Your goal: Reproduce the lines word for word, starting with the first one and running through the line that contains "At Abhiprints, we", with that line included.

[Entries shown — start]

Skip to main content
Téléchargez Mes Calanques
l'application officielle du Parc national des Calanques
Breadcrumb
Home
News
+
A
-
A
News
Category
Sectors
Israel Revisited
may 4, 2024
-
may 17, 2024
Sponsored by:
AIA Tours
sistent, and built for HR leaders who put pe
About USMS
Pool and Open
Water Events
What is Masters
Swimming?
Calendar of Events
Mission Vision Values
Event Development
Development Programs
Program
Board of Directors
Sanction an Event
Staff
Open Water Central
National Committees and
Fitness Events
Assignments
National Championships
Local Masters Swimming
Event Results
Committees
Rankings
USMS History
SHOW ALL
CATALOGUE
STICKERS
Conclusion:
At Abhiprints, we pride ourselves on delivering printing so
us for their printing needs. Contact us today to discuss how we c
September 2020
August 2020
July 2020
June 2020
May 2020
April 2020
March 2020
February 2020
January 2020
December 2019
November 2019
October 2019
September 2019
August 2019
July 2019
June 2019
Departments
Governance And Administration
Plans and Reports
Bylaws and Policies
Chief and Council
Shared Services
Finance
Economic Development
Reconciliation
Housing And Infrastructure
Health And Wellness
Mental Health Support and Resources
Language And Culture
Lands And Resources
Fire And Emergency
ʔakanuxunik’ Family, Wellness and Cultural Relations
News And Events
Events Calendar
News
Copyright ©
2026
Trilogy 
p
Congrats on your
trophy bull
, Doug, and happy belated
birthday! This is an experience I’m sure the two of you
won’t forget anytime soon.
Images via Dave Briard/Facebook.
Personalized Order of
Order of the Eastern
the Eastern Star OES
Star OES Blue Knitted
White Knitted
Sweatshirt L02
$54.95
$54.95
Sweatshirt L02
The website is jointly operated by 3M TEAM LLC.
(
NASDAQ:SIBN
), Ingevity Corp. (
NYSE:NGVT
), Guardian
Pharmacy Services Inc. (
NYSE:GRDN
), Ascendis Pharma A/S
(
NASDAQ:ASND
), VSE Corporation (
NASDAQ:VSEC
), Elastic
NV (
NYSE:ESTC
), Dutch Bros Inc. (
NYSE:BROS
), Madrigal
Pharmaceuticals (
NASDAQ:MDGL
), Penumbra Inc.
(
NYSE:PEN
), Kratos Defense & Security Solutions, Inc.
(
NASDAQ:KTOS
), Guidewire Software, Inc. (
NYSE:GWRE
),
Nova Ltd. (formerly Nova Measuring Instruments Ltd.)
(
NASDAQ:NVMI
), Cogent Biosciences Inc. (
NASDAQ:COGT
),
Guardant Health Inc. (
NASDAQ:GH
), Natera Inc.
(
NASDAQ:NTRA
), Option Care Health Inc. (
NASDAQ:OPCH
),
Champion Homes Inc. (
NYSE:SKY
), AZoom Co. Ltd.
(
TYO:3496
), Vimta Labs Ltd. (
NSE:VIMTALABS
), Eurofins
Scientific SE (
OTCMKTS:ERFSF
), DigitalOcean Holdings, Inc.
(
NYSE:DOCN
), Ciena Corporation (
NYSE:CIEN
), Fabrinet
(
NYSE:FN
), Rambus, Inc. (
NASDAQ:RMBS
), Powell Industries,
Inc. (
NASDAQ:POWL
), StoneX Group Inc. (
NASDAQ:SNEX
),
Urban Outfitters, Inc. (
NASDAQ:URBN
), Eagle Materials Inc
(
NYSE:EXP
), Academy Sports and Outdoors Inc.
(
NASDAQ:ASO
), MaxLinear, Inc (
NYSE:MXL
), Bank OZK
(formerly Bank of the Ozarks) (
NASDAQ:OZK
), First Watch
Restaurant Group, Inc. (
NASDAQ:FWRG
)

[Entries shown — finish]

Result of this task:
Skip to main content
Téléchargez Mes Calanques
l'application officielle du Parc national des Calanques
Breadcrumb
Home
News
+
A
-
A
News
Category
Sectors
Israel Revisited
may 4, 2024
-
may 17, 2024
Sponsored by:
AIA Tours
sistent, and built for HR leaders who put pe
About USMS
Pool and Open
Water Events
What is Masters
Swimming?
Calendar of Events
Mission Vision Values
Event Development
Development Programs
Program
Board of Directors
Sanction an Event
Staff
Open Water Central
National Committees and
Fitness Events
Assignments
National Championships
Local Masters Swimming
Event Results
Committees
Rankings
USMS History
SHOW ALL
CATALOGUE
STICKERS
Conclusion:
At Abhiprints, we pride ourselves on delivering printing so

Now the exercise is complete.